We've made the hike into Turkey Creek six times, but I confess the trek of October, 2018, was a nail-biter. We had an unusually rainy fall, when monsoon storms
merged with backwash from several tropical storms. On the morning of September 2, 16 hikers stranded on a ridge in Aravaipa Canyon were rescued by helicopter. Little did we know that
at the same
the eastern end of the canyon, two of the people signed up for the Turkey Creek trip were also caught in a flash flood and had a very long walk out because their car was buried in mud.
On October 1, Tropical Storm Rosa dumped over two inches of rain on Phoenix and flooded many southern Arizona streams. Tucson received 2.65 inches of rain that month, making it the fifth
wettest October on record. Another storm pounded the Southwest on October 22nd, and with the soil already saturated, the Gila River near Gila, New Mexico, spiked at over 250 cfs. And now just days
before our trip, we noted with increasing alarm that instead of the usual spike and dramatic decline, the stream flow was actually continuing to climb.

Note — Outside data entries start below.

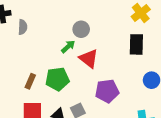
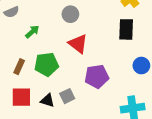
gray semicircle: (23, 27) -> (11, 12), turned 64
green arrow: (68, 47) -> (32, 32), moved

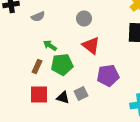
gray semicircle: (11, 12) -> (38, 17), moved
green arrow: (32, 32) -> (50, 46), moved, turned -104

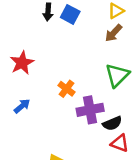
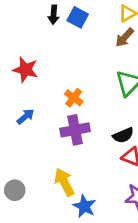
red star: (22, 63) -> (25, 70), turned -30
purple cross: (90, 110) -> (75, 130), moved

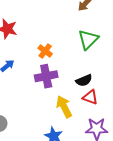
yellow arrow: (64, 182) -> (64, 107), moved

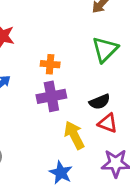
orange cross: (45, 51) -> (50, 64), turned -32

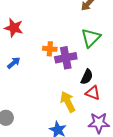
purple cross: (51, 96) -> (66, 58), moved
black semicircle: (100, 102) -> (87, 77), turned -42

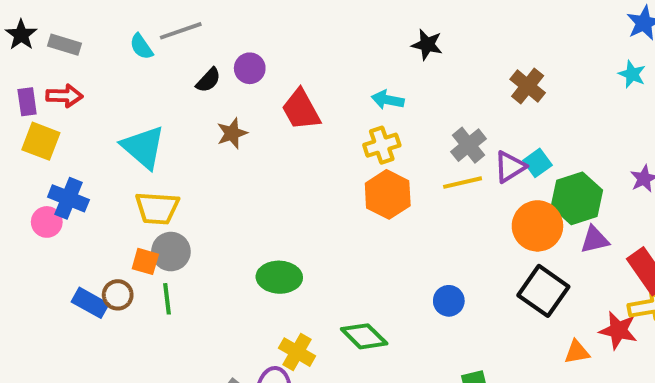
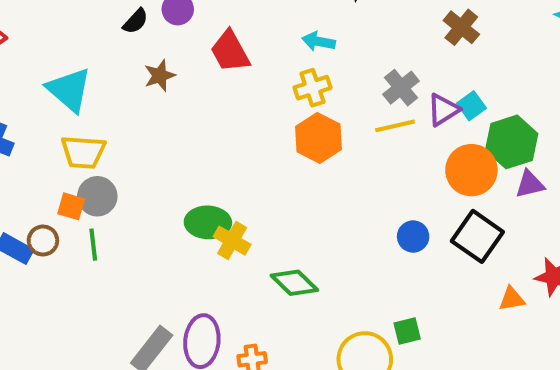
blue circle: (449, 301) -> (413, 236), moved
yellow cross: (297, 352) -> (232, 241), moved

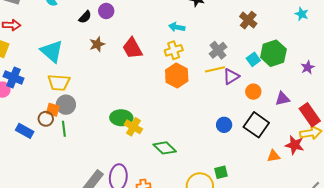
red trapezoid: (230, 51) -> (132, 48), moved
purple triangle: (443, 110) -> (231, 76), moved
green hexagon: (512, 142) -> (273, 53), moved
orange circle: (471, 170) -> (253, 92), size x0.6
brown circle: (43, 241) -> (46, 119), moved

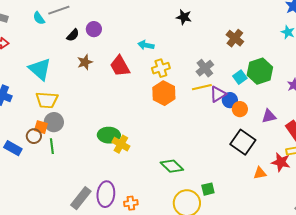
cyan arrow: (177, 27) -> (146, 45), moved
blue circle: (224, 125) -> (230, 100), moved
green diamond: (165, 148) -> (172, 166), moved

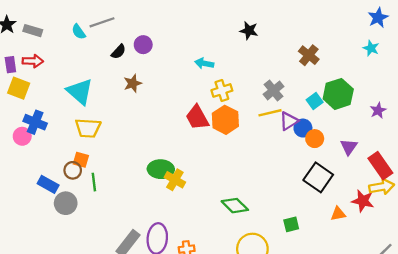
red trapezoid: (120, 66) -> (197, 117), moved
purple triangle: (269, 116) -> (349, 147), turned -42
gray circle: (54, 122) -> (66, 203), moved
green square: (208, 189) -> (291, 224), moved

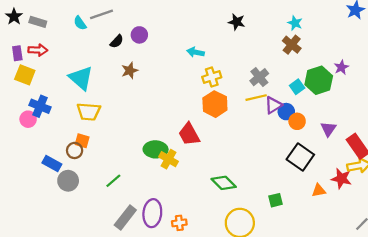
cyan star: (371, 48) -> (295, 23), moved
purple star: (378, 110) -> (341, 67), moved
red trapezoid: (197, 117) -> (189, 134), moved
green line: (94, 182) -> (113, 181), moved, turned 56

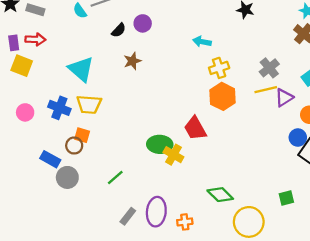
blue cross: (40, 106) -> (59, 108), moved
blue circle: (286, 112) -> (298, 138), moved
green diamond: (224, 183) -> (220, 195), moved
gray rectangle: (125, 217) -> (128, 216), size x0.7

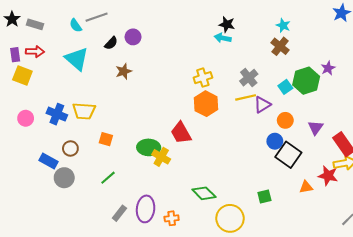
cyan arrow: (202, 42) -> (223, 38), moved
cyan triangle: (81, 69) -> (77, 59), moved
orange square: (82, 135) -> (106, 139), moved

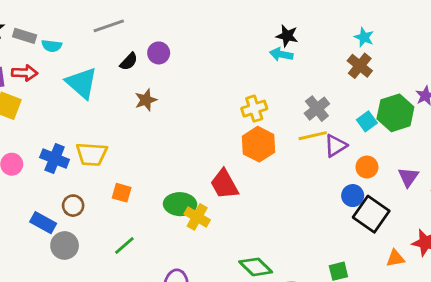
cyan semicircle: (76, 25) -> (52, 46), moved, turned -48

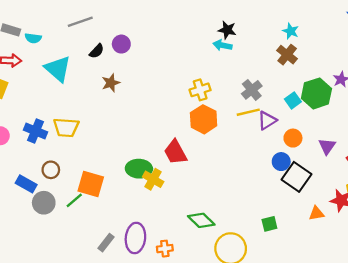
orange square: (122, 193) -> (91, 184), moved, size x1.6
green line: (124, 245) -> (74, 200), moved

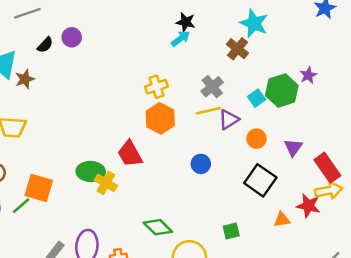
cyan star: (291, 31) -> (254, 23), size x1.6
cyan arrow: (222, 45) -> (181, 39), turned 132
brown cross: (287, 55) -> (238, 49), moved
brown star: (111, 83) -> (25, 79), moved
blue circle: (281, 162) -> (201, 164), moved

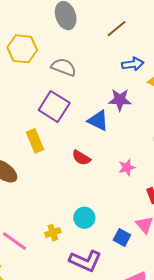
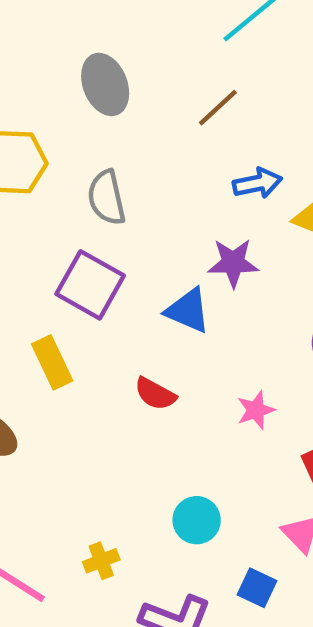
gray semicircle: (64, 67) -> (106, 198), turned -120
cyan circle: (84, 218) -> (197, 520), moved
blue square: (122, 237) -> (257, 588), moved

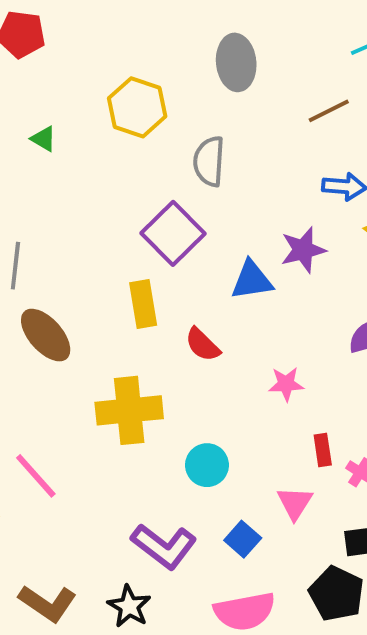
purple star: (233, 263) -> (303, 250), turned -30
blue triangle: (188, 311) -> (252, 280), turned -48
yellow rectangle: (52, 362) -> (143, 304), moved
yellow cross: (101, 561) -> (129, 410), moved, size x2.0

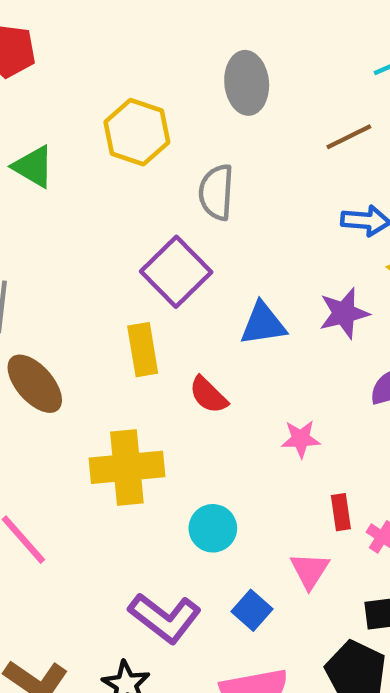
green triangle: (44, 139) -> (33, 167), size x1.5
purple star: (303, 250) -> (344, 313), moved

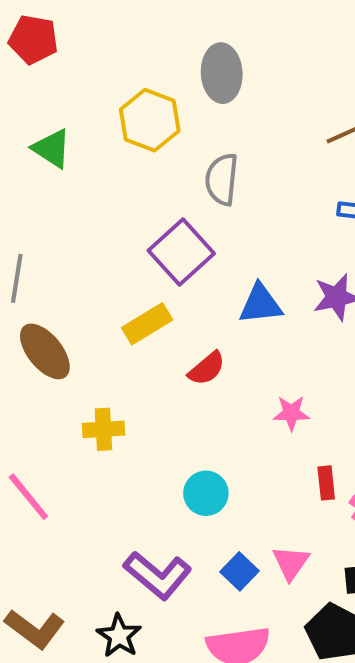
gray ellipse: (247, 83) -> (222, 73), moved
yellow rectangle: (143, 350) -> (147, 324), turned 66
red semicircle: (208, 395) -> (207, 368), turned -87
yellow cross: (127, 467) -> (103, 429), moved, size x0.6
pink triangle: (310, 570) -> (291, 563), moved

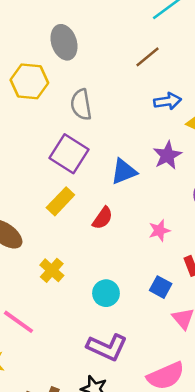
yellow cross: (103, 429) -> (52, 270), turned -30
cyan circle: (206, 493) -> (106, 293), moved
blue square: (239, 571) -> (161, 287), moved

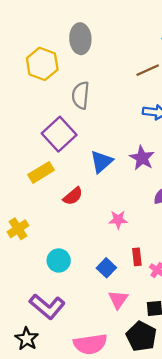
purple star: (167, 155) -> (142, 158), turned -30
blue triangle: (124, 172) -> (101, 162), turned -35

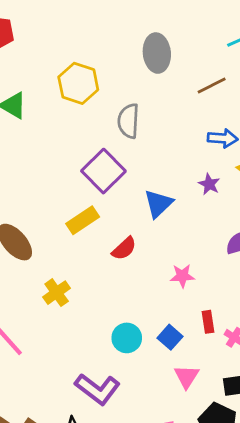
gray ellipse: (80, 39) -> (157, 53), moved
purple star: (142, 158) -> (209, 184), moved, size x0.7
cyan circle: (59, 260) -> (127, 338), moved

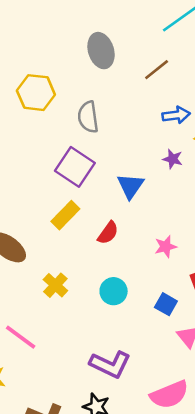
cyan circle: (127, 338) -> (114, 291), moved

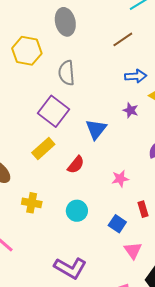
gray ellipse: (101, 51) -> (65, 22), moved
yellow cross: (55, 285) -> (32, 203), turned -36

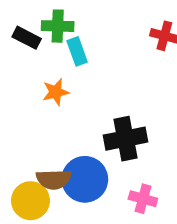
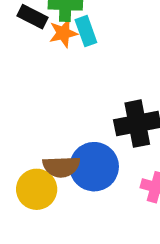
orange star: (56, 92) -> (63, 33), moved

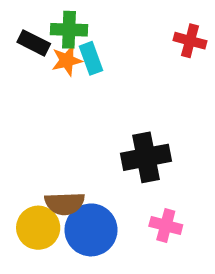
blue circle: (94, 167) -> (91, 230), moved

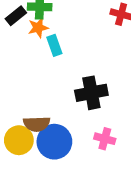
black rectangle: (34, 43) -> (16, 16), turned -66
cyan rectangle: (91, 58) -> (54, 45), moved

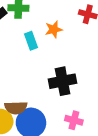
orange star: (38, 28) -> (54, 29), moved

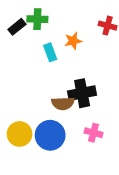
brown semicircle: (16, 108) -> (63, 103), moved

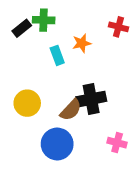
brown semicircle: (63, 103) -> (71, 110), turned -45
pink cross: (94, 133) -> (117, 143), moved
yellow circle: (19, 134) -> (27, 103), moved

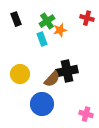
green cross: (44, 20) -> (47, 21), moved, turned -35
black rectangle: (22, 28) -> (16, 19), turned -72
pink cross: (117, 143) -> (86, 114), moved

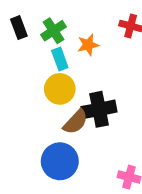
green cross: (47, 21) -> (53, 31), moved
yellow circle: (20, 74) -> (60, 89), moved

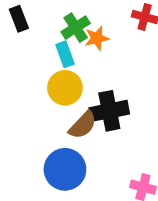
green cross: (53, 31) -> (76, 28), moved

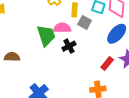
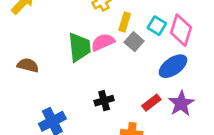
pink semicircle: (62, 28) -> (103, 42), turned -36
black cross: (69, 46) -> (104, 101), moved

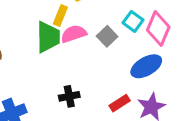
yellow rectangle: (125, 22) -> (60, 15), moved

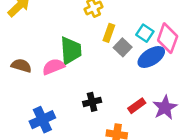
yellow rectangle: (60, 15) -> (109, 33), moved
pink semicircle: (74, 34) -> (53, 67), moved
blue ellipse: (146, 66) -> (151, 57), moved

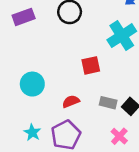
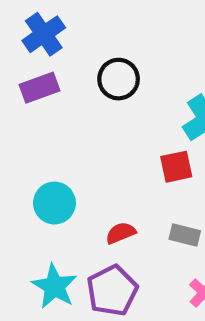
red square: (91, 65) -> (176, 167), moved
cyan star: (32, 132) -> (54, 286), size x1.5

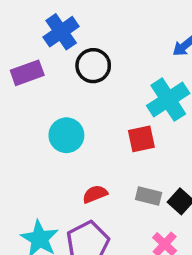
blue cross: (44, 34) -> (61, 32), moved
cyan circle: (54, 203) -> (66, 135), moved

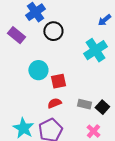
purple rectangle: (27, 73) -> (16, 35), turned 60
red square: (141, 139) -> (58, 81), moved

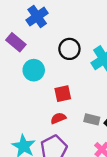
black circle: (53, 31) -> (69, 49), moved
cyan circle: (38, 70) -> (34, 70), moved

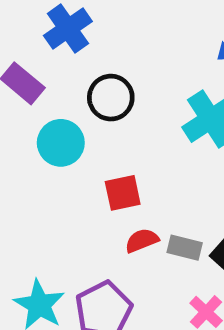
black circle: (69, 49) -> (111, 98), moved
red semicircle: (58, 118) -> (142, 240), moved

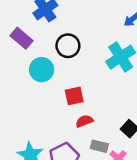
gray rectangle: (185, 248) -> (99, 146), moved

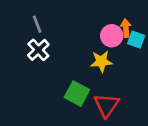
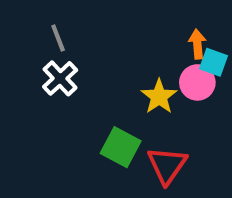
pink circle: (112, 36) -> (197, 82), moved
yellow star: (101, 61) -> (159, 97), turned -30

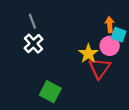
green square: (121, 147) -> (50, 92), moved
red triangle: (167, 165) -> (100, 68), moved

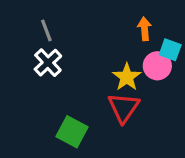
orange arrow: (110, 25) -> (144, 29), moved
red triangle: (100, 68) -> (124, 108), moved

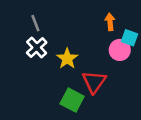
yellow star: (127, 77) -> (67, 59), moved
green square: (72, 132) -> (72, 100), moved

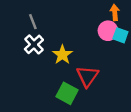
orange arrow: (110, 22) -> (115, 13), moved
pink circle: (120, 50) -> (108, 31), moved

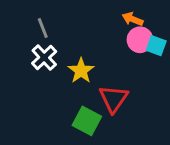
orange arrow: (115, 13) -> (133, 19), moved, turned -63

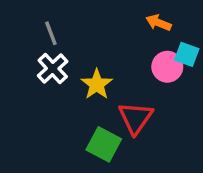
pink circle: (140, 40) -> (167, 67), moved

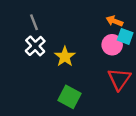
orange arrow: (158, 23) -> (114, 21), moved
red triangle: (136, 118) -> (119, 79), moved

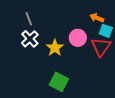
pink circle: (112, 45) -> (78, 38), moved
red triangle: (119, 79) -> (101, 47), moved

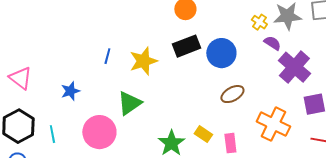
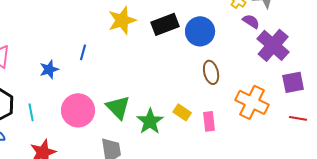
blue line: (107, 56) -> (83, 52), moved
yellow star: (143, 61) -> (122, 20), moved
brown ellipse: (232, 94) -> (211, 72), turned -75
green triangle: (129, 103) -> (118, 107), moved, turned -40

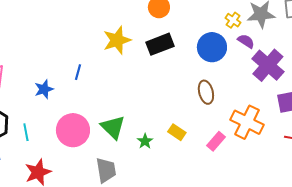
blue circle: (200, 31) -> (212, 47), moved
green star: (150, 121) -> (145, 141), size x0.6
pink rectangle: (209, 121) -> (216, 141), moved, turned 48

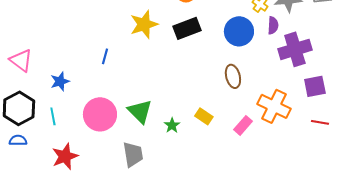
purple semicircle: (246, 41) -> (273, 25), turned 60
purple cross: (268, 65) -> (295, 49), turned 32
blue star: (44, 89) -> (60, 81), moved

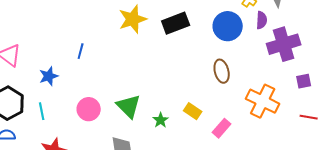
blue line: (105, 56) -> (81, 51), moved
purple square: (315, 86) -> (304, 81), size x0.7
pink circle: (100, 114) -> (89, 109), size x0.7
pink rectangle: (243, 125) -> (222, 128), moved

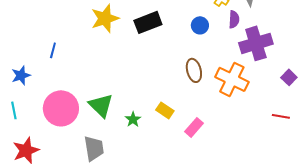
blue circle: (228, 26) -> (200, 25), size x0.6
purple square: (304, 81) -> (289, 77), moved, turned -35
orange cross: (263, 101) -> (232, 79), moved
pink circle: (89, 109) -> (61, 108), size x1.5

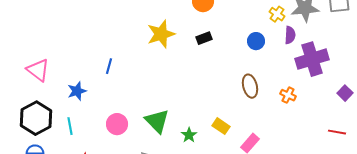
black rectangle: (148, 22) -> (204, 38), size x0.6
orange cross: (232, 79) -> (288, 95), size x0.5
pink circle: (61, 108) -> (117, 124), size x0.6

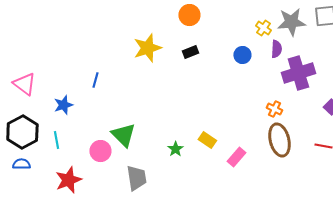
brown ellipse: (250, 86) -> (279, 140), moved, size x1.4
green triangle: (157, 121) -> (123, 135), moved
pink circle: (117, 124) -> (100, 151), moved

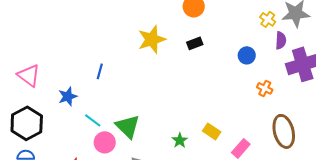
blue circle: (242, 55) -> (247, 55), moved
orange cross: (274, 109) -> (265, 88), moved
cyan line: (56, 140) -> (93, 120), moved, turned -42

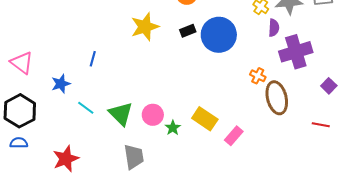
blue circle: (247, 55) -> (219, 35), moved, size x2.0
yellow rectangle: (212, 131) -> (205, 119), size x1.4
brown ellipse: (284, 131) -> (277, 98), moved
pink circle: (105, 142) -> (153, 115), moved

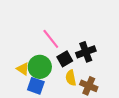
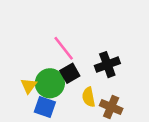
black square: (65, 59) -> (70, 73), moved
yellow triangle: (23, 69) -> (29, 86), turned 32

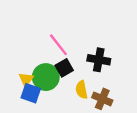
black cross: (107, 65) -> (99, 60), turned 30
blue square: (45, 107) -> (31, 93), moved

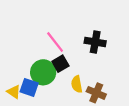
black cross: (99, 60) -> (95, 42), moved
yellow triangle: (26, 79) -> (14, 92), moved, turned -32

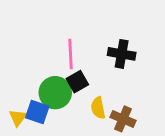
pink line: (55, 42) -> (70, 54), turned 35
yellow triangle: (14, 92) -> (18, 118), turned 32

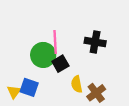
green circle: (55, 93) -> (43, 55), moved
brown cross: (123, 119) -> (96, 93), turned 30

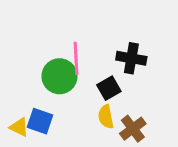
black square: (60, 64) -> (109, 88), moved
yellow triangle: (14, 92) -> (19, 127), turned -40

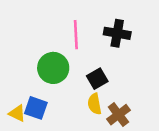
pink line: (76, 58) -> (76, 35), moved
black cross: (131, 58) -> (117, 33), moved

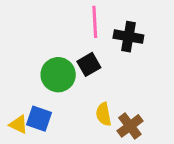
pink line: (76, 35) -> (95, 22), moved
black square: (97, 79) -> (89, 64), moved

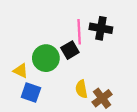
pink line: (95, 22) -> (79, 32), moved
yellow triangle: (19, 125) -> (21, 71), moved

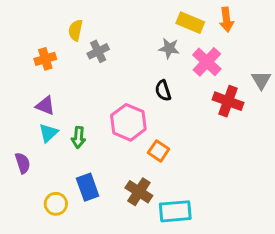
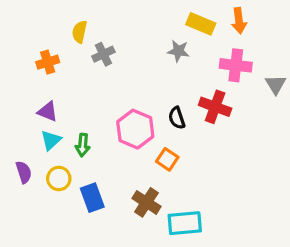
pink cross: (207, 62) -> (236, 65), moved, turned -36
black semicircle: (163, 91) -> (177, 118), moved
red cross: (228, 101) -> (215, 107), moved
yellow circle: (56, 204) -> (59, 178), moved

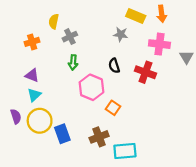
black semicircle: (177, 118) -> (114, 66), moved
green arrow: (83, 145) -> (73, 62), moved
yellow circle: (59, 178) -> (40, 121), size x1.5
brown cross: (146, 202) -> (99, 137), turned 36

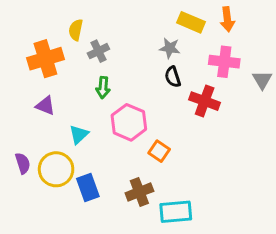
orange cross: (32, 42) -> (45, 59), size x1.6
black semicircle: (114, 66) -> (173, 77), moved
cyan triangle: (34, 95) -> (79, 134), moved

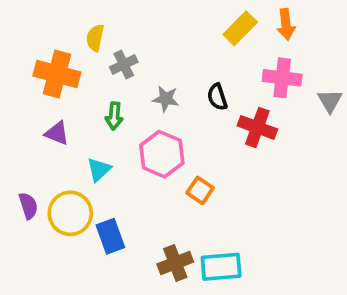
yellow rectangle: (191, 22) -> (240, 28), turned -68
gray star: (170, 48) -> (166, 99), moved
orange cross: (45, 59) -> (57, 74), turned 32
green arrow: (103, 87) -> (114, 116), moved
brown cross: (139, 192) -> (175, 263), moved

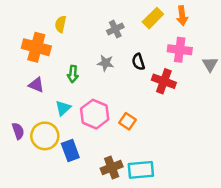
gray cross: (124, 64) -> (115, 29), moved
pink hexagon: (162, 154) -> (95, 114), moved

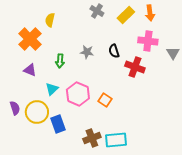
gray cross: (115, 29) -> (97, 11), moved, turned -32
orange cross: (36, 47) -> (30, 39), turned 30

We did our best to gather information on road conditions and water level. As usual I phoned the the Gila National Forest offices in Glenwood, New Mexico, but was told that
noone there could provide any information regarding one of their most popular recreation sites. "Oh I don't think anyone has even driven that road this year," replied the twit
who answered the phone. Wow, remember when actual rangers worked for the Forest Service?
We then called our friend Ann H. in Silver City, who kindly put out the word to friends who lived along the Gila and learned that the roads, at least, were in reasonable condition
despite the rain. So off we went, gathering at the post office in Gila, New Mexico, so we could travel together over the rough road into Brushy Creek Canyon.
Of course we were very concerned about the water crossings, but by then the water level had dropped slightly, plus we had perfected our deep water crossing technique.